Aim of the exercise: Reproduce the source text of all the items below with every "ns/op" changed to "nanoseconds per operation" and nothing else altered. Leave the pictures out of your answer.

________

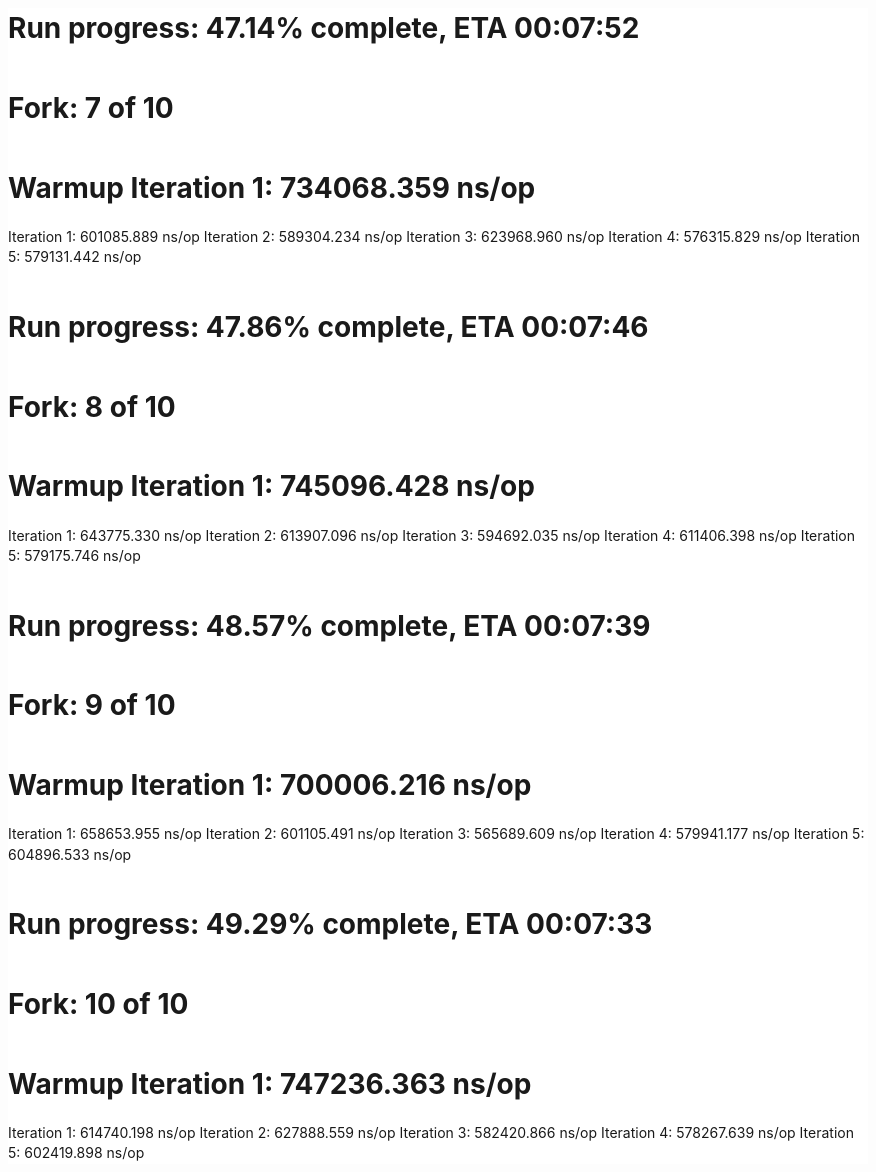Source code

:# Run progress: 47.14% complete, ETA 00:07:52
# Fork: 7 of 10
# Warmup Iteration   1: 734068.359 ns/op
Iteration   1: 601085.889 ns/op
Iteration   2: 589304.234 ns/op
Iteration   3: 623968.960 ns/op
Iteration   4: 576315.829 ns/op
Iteration   5: 579131.442 ns/op

# Run progress: 47.86% complete, ETA 00:07:46
# Fork: 8 of 10
# Warmup Iteration   1: 745096.428 ns/op
Iteration   1: 643775.330 ns/op
Iteration   2: 613907.096 ns/op
Iteration   3: 594692.035 ns/op
Iteration   4: 611406.398 ns/op
Iteration   5: 579175.746 ns/op

# Run progress: 48.57% complete, ETA 00:07:39
# Fork: 9 of 10
# Warmup Iteration   1: 700006.216 ns/op
Iteration   1: 658653.955 ns/op
Iteration   2: 601105.491 ns/op
Iteration   3: 565689.609 ns/op
Iteration   4: 579941.177 ns/op
Iteration   5: 604896.533 ns/op

# Run progress: 49.29% complete, ETA 00:07:33
# Fork: 10 of 10
# Warmup Iteration   1: 747236.363 ns/op
Iteration   1: 614740.198 ns/op
Iteration   2: 627888.559 ns/op
Iteration   3: 582420.866 ns/op
Iteration   4: 578267.639 ns/op
Iteration   5: 602419.898 ns/op
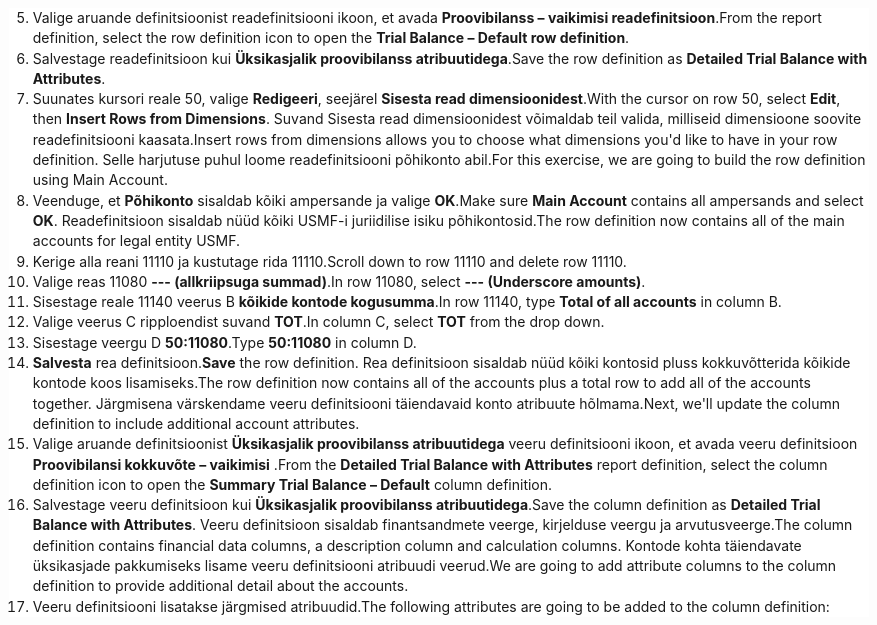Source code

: 5. <span data-ttu-id="e8a3f-163">Valige aruande definitsioonist readefinitsiooni ikoon, et avada **Proovibilanss – vaikimisi readefinitsioon**.</span><span class="sxs-lookup"><span data-stu-id="e8a3f-163">From the report definition, select the row definition icon to open the **Trial Balance – Default row definition**.</span></span>
6. <span data-ttu-id="e8a3f-164">Salvestage readefinitsioon kui **Üksikasjalik proovibilanss atribuutidega**.</span><span class="sxs-lookup"><span data-stu-id="e8a3f-164">Save the row definition as **Detailed Trial Balance with Attributes**.</span></span>
7. <span data-ttu-id="e8a3f-165">Suunates kursori reale 50, valige **Redigeeri**, seejärel **Sisesta read dimensioonidest**.</span><span class="sxs-lookup"><span data-stu-id="e8a3f-165">With the cursor on row 50, select **Edit**, then **Insert Rows from Dimensions**.</span></span> <span data-ttu-id="e8a3f-166">Suvand Sisesta read dimensioonidest võimaldab teil valida, milliseid dimensioone soovite readefinitsiooni kaasata.</span><span class="sxs-lookup"><span data-stu-id="e8a3f-166">Insert rows from dimensions allows you to choose what dimensions you'd like to have in your row definition.</span></span> <span data-ttu-id="e8a3f-167">Selle harjutuse puhul loome readefinitsiooni põhikonto abil.</span><span class="sxs-lookup"><span data-stu-id="e8a3f-167">For this exercise, we are going to build the row definition using Main Account.</span></span>
8. <span data-ttu-id="e8a3f-168">Veenduge, et **Põhikonto** sisaldab kõiki ampersande ja valige **OK**.</span><span class="sxs-lookup"><span data-stu-id="e8a3f-168">Make sure **Main Account** contains all ampersands and select **OK**.</span></span> <span data-ttu-id="e8a3f-169">Readefinitsioon sisaldab nüüd kõiki USMF-i juriidilise isiku põhikontosid.</span><span class="sxs-lookup"><span data-stu-id="e8a3f-169">The row definition now contains all of the main accounts for legal entity USMF.</span></span>
9. <span data-ttu-id="e8a3f-170">Kerige alla reani 11110 ja kustutage rida 11110.</span><span class="sxs-lookup"><span data-stu-id="e8a3f-170">Scroll down to row 11110 and delete row 11110.</span></span>
10. <span data-ttu-id="e8a3f-171">Valige reas 11080 **--- (allkriipsuga summad)**.</span><span class="sxs-lookup"><span data-stu-id="e8a3f-171">In row 11080, select **--- (Underscore amounts)**.</span></span>
11. <span data-ttu-id="e8a3f-172">Sisestage reale 11140 veerus B **kõikide kontode kogusumma**.</span><span class="sxs-lookup"><span data-stu-id="e8a3f-172">In row 11140, type **Total of all accounts** in column B.</span></span>
12. <span data-ttu-id="e8a3f-173">Valige veerus C ripploendist suvand **TOT**.</span><span class="sxs-lookup"><span data-stu-id="e8a3f-173">In column C, select **TOT** from the drop down.</span></span>
13. <span data-ttu-id="e8a3f-174">Sisestage veergu D **50:11080**.</span><span class="sxs-lookup"><span data-stu-id="e8a3f-174">Type **50:11080** in column D.</span></span>
14. <span data-ttu-id="e8a3f-175">**Salvesta** rea definitsioon.</span><span class="sxs-lookup"><span data-stu-id="e8a3f-175">**Save** the row definition.</span></span> <span data-ttu-id="e8a3f-176">Rea definitsioon sisaldab nüüd kõiki kontosid pluss kokkuvõtterida kõikide kontode koos lisamiseks.</span><span class="sxs-lookup"><span data-stu-id="e8a3f-176">The row definition now contains all of the accounts plus a total row to add all of the accounts together.</span></span> <span data-ttu-id="e8a3f-177">Järgmisena värskendame veeru definitsiooni täiendavaid konto atribuute hõlmama.</span><span class="sxs-lookup"><span data-stu-id="e8a3f-177">Next, we'll update the column definition to include additional account attributes.</span></span>
15. <span data-ttu-id="e8a3f-178">Valige aruande definitsioonist **Üksikasjalik proovibilanss atribuutidega** veeru definitsiooni ikoon, et avada veeru definitsioon **Proovibilansi kokkuvõte – vaikimisi** .</span><span class="sxs-lookup"><span data-stu-id="e8a3f-178">From the **Detailed Trial Balance with Attributes** report definition, select the column definition icon to open the **Summary Trial Balance – Default** column definition.</span></span>
16. <span data-ttu-id="e8a3f-179">Salvestage veeru definitsioon kui **Üksikasjalik proovibilanss atribuutidega**.</span><span class="sxs-lookup"><span data-stu-id="e8a3f-179">Save the column definition as **Detailed Trial Balance with Attributes**.</span></span> <span data-ttu-id="e8a3f-180">Veeru definitsioon sisaldab finantsandmete veerge, kirjelduse veergu ja arvutusveerge.</span><span class="sxs-lookup"><span data-stu-id="e8a3f-180">The column definition contains financial data columns, a description column and calculation columns.</span></span> <span data-ttu-id="e8a3f-181">Kontode kohta täiendavate üksikasjade pakkumiseks lisame veeru definitsiooni atribuudi veerud.</span><span class="sxs-lookup"><span data-stu-id="e8a3f-181">We are going to add attribute columns to the column definition to provide additional detail about the accounts.</span></span>
17. <span data-ttu-id="e8a3f-182">Veeru definitsiooni lisatakse järgmised atribuudid.</span><span class="sxs-lookup"><span data-stu-id="e8a3f-182">The following attributes are going to be added to the column definition:</span></span>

________

Expected answer:
Source code

:# Run progress: 47.14% complete, ETA 00:07:52
# Fork: 7 of 10
# Warmup Iteration   1: 734068.359 nanoseconds per operation
Iteration   1: 601085.889 nanoseconds per operation
Iteration   2: 589304.234 nanoseconds per operation
Iteration   3: 623968.960 nanoseconds per operation
Iteration   4: 576315.829 nanoseconds per operation
Iteration   5: 579131.442 nanoseconds per operation

# Run progress: 47.86% complete, ETA 00:07:46
# Fork: 8 of 10
# Warmup Iteration   1: 745096.428 nanoseconds per operation
Iteration   1: 643775.330 nanoseconds per operation
Iteration   2: 613907.096 nanoseconds per operation
Iteration   3: 594692.035 nanoseconds per operation
Iteration   4: 611406.398 nanoseconds per operation
Iteration   5: 579175.746 nanoseconds per operation

# Run progress: 48.57% complete, ETA 00:07:39
# Fork: 9 of 10
# Warmup Iteration   1: 700006.216 nanoseconds per operation
Iteration   1: 658653.955 nanoseconds per operation
Iteration   2: 601105.491 nanoseconds per operation
Iteration   3: 565689.609 nanoseconds per operation
Iteration   4: 579941.177 nanoseconds per operation
Iteration   5: 604896.533 nanoseconds per operation

# Run progress: 49.29% complete, ETA 00:07:33
# Fork: 10 of 10
# Warmup Iteration   1: 747236.363 nanoseconds per operation
Iteration   1: 614740.198 nanoseconds per operation
Iteration   2: 627888.559 nanoseconds per operation
Iteration   3: 582420.866 nanoseconds per operation
Iteration   4: 578267.639 nanoseconds per operation
Iteration   5: 602419.898 nanoseconds per operation
Source code

: 5. <span data-ttu-id="e8a3f-163">Valige aruande definitsioonist readefinitsiooni ikoon, et avada **Proovibilanss – vaikimisi readefinitsioon**.</span><span class="sxs-lookup"><span data-stu-id="e8a3f-163">From the report definition, select the row definition icon to open the **Trial Balance – Default row definition**.</span></span>
6. <span data-ttu-id="e8a3f-164">Salvestage readefinitsioon kui **Üksikasjalik proovibilanss atribuutidega**.</span><span class="sxs-lookup"><span data-stu-id="e8a3f-164">Save the row definition as **Detailed Trial Balance with Attributes**.</span></span>
7. <span data-ttu-id="e8a3f-165">Suunates kursori reale 50, valige **Redigeeri**, seejärel **Sisesta read dimensioonidest**.</span><span class="sxs-lookup"><span data-stu-id="e8a3f-165">With the cursor on row 50, select **Edit**, then **Insert Rows from Dimensions**.</span></span> <span data-ttu-id="e8a3f-166">Suvand Sisesta read dimensioonidest võimaldab teil valida, milliseid dimensioone soovite readefinitsiooni kaasata.</span><span class="sxs-lookup"><span data-stu-id="e8a3f-166">Insert rows from dimensions allows you to choose what dimensions you'd like to have in your row definition.</span></span> <span data-ttu-id="e8a3f-167">Selle harjutuse puhul loome readefinitsiooni põhikonto abil.</span><span class="sxs-lookup"><span data-stu-id="e8a3f-167">For this exercise, we are going to build the row definition using Main Account.</span></span>
8. <span data-ttu-id="e8a3f-168">Veenduge, et **Põhikonto** sisaldab kõiki ampersande ja valige **OK**.</span><span class="sxs-lookup"><span data-stu-id="e8a3f-168">Make sure **Main Account** contains all ampersands and select **OK**.</span></span> <span data-ttu-id="e8a3f-169">Readefinitsioon sisaldab nüüd kõiki USMF-i juriidilise isiku põhikontosid.</span><span class="sxs-lookup"><span data-stu-id="e8a3f-169">The row definition now contains all of the main accounts for legal entity USMF.</span></span>
9. <span data-ttu-id="e8a3f-170">Kerige alla reani 11110 ja kustutage rida 11110.</span><span class="sxs-lookup"><span data-stu-id="e8a3f-170">Scroll down to row 11110 and delete row 11110.</span></span>
10. <span data-ttu-id="e8a3f-171">Valige reas 11080 **--- (allkriipsuga summad)**.</span><span class="sxs-lookup"><span data-stu-id="e8a3f-171">In row 11080, select **--- (Underscore amounts)**.</span></span>
11. <span data-ttu-id="e8a3f-172">Sisestage reale 11140 veerus B **kõikide kontode kogusumma**.</span><span class="sxs-lookup"><span data-stu-id="e8a3f-172">In row 11140, type **Total of all accounts** in column B.</span></span>
12. <span data-ttu-id="e8a3f-173">Valige veerus C ripploendist suvand **TOT**.</span><span class="sxs-lookup"><span data-stu-id="e8a3f-173">In column C, select **TOT** from the drop down.</span></span>
13. <span data-ttu-id="e8a3f-174">Sisestage veergu D **50:11080**.</span><span class="sxs-lookup"><span data-stu-id="e8a3f-174">Type **50:11080** in column D.</span></span>
14. <span data-ttu-id="e8a3f-175">**Salvesta** rea definitsioon.</span><span class="sxs-lookup"><span data-stu-id="e8a3f-175">**Save** the row definition.</span></span> <span data-ttu-id="e8a3f-176">Rea definitsioon sisaldab nüüd kõiki kontosid pluss kokkuvõtterida kõikide kontode koos lisamiseks.</span><span class="sxs-lookup"><span data-stu-id="e8a3f-176">The row definition now contains all of the accounts plus a total row to add all of the accounts together.</span></span> <span data-ttu-id="e8a3f-177">Järgmisena värskendame veeru definitsiooni täiendavaid konto atribuute hõlmama.</span><span class="sxs-lookup"><span data-stu-id="e8a3f-177">Next, we'll update the column definition to include additional account attributes.</span></span>
15. <span data-ttu-id="e8a3f-178">Valige aruande definitsioonist **Üksikasjalik proovibilanss atribuutidega** veeru definitsiooni ikoon, et avada veeru definitsioon **Proovibilansi kokkuvõte – vaikimisi** .</span><span class="sxs-lookup"><span data-stu-id="e8a3f-178">From the **Detailed Trial Balance with Attributes** report definition, select the column definition icon to open the **Summary Trial Balance – Default** column definition.</span></span>
16. <span data-ttu-id="e8a3f-179">Salvestage veeru definitsioon kui **Üksikasjalik proovibilanss atribuutidega**.</span><span class="sxs-lookup"><span data-stu-id="e8a3f-179">Save the column definition as **Detailed Trial Balance with Attributes**.</span></span> <span data-ttu-id="e8a3f-180">Veeru definitsioon sisaldab finantsandmete veerge, kirjelduse veergu ja arvutusveerge.</span><span class="sxs-lookup"><span data-stu-id="e8a3f-180">The column definition contains financial data columns, a description column and calculation columns.</span></span> <span data-ttu-id="e8a3f-181">Kontode kohta täiendavate üksikasjade pakkumiseks lisame veeru definitsiooni atribuudi veerud.</span><span class="sxs-lookup"><span data-stu-id="e8a3f-181">We are going to add attribute columns to the column definition to provide additional detail about the accounts.</span></span>
17. <span data-ttu-id="e8a3f-182">Veeru definitsiooni lisatakse järgmised atribuudid.</span><span class="sxs-lookup"><span data-stu-id="e8a3f-182">The following attributes are going to be added to the column definition:</span></span>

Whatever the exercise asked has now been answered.